I. Sachsenscham
Mitte der 1990er Jahre begriff ich, dass ich mich für meine Heimat schämen sollte. Es muss Harald Schmidt gewesen sein, er imitierte in seinem Stand-Up das, was er als sächsischen Dialekt vermutete und die Leute lachten, die Pointe hatte nichts mit Sachsen zu tun, es ging irgendwie um das, was Schmidt später als Unterschicht bezeichnen sollte, ein bisschen Assi, ein bisschen zurückgeblieben, auf ordinäre Weise unterbelichtet, das war die Pointe, deshalb lachten die Leute und um dieses Lachen zu erzeugen, brauchte es nur das Sprechen meiner Heimat.
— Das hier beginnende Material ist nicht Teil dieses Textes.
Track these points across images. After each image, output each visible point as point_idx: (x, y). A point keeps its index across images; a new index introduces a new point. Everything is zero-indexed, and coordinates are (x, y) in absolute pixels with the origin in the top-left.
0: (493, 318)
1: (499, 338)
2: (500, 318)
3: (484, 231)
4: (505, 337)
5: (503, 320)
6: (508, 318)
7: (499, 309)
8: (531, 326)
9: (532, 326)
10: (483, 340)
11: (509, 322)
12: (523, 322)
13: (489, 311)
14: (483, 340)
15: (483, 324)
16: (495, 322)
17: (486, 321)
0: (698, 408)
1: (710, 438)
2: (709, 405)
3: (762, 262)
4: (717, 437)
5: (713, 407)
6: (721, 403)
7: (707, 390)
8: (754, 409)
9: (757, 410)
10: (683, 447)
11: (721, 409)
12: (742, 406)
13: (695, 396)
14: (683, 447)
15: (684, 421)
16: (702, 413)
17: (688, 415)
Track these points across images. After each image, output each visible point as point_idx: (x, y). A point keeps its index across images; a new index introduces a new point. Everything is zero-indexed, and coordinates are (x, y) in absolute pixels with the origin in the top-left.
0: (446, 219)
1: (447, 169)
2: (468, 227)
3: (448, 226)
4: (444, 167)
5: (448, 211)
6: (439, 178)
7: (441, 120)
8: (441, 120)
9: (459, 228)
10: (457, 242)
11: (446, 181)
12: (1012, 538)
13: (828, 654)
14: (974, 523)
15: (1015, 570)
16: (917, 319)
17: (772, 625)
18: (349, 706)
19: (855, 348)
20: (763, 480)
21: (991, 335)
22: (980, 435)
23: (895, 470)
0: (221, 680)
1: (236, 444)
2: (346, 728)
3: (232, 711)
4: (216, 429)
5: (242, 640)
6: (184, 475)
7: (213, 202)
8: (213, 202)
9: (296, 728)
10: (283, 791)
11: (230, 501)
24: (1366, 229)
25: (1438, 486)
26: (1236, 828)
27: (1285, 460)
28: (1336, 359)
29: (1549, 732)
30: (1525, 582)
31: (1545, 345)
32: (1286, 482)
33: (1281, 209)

Ich hatte mir zuvor nie wirklich Gedanken darüber gemacht. Familie im Erzgebirge, Familie im Vogtland, Freunde bei Leipzig und Dresden, ich lebte in Westsachsen – das eine Sächsisch gab es nicht, und ich stellte fest, dass es das doch gab, in der Vorstellung anderer gab es das und dieses Sächsisch hatte einen Ruf, übel war der, und damit war nicht das »übelst« gemeint, das meine Freunde immer dem voranstellten, was sie besonders gut fanden.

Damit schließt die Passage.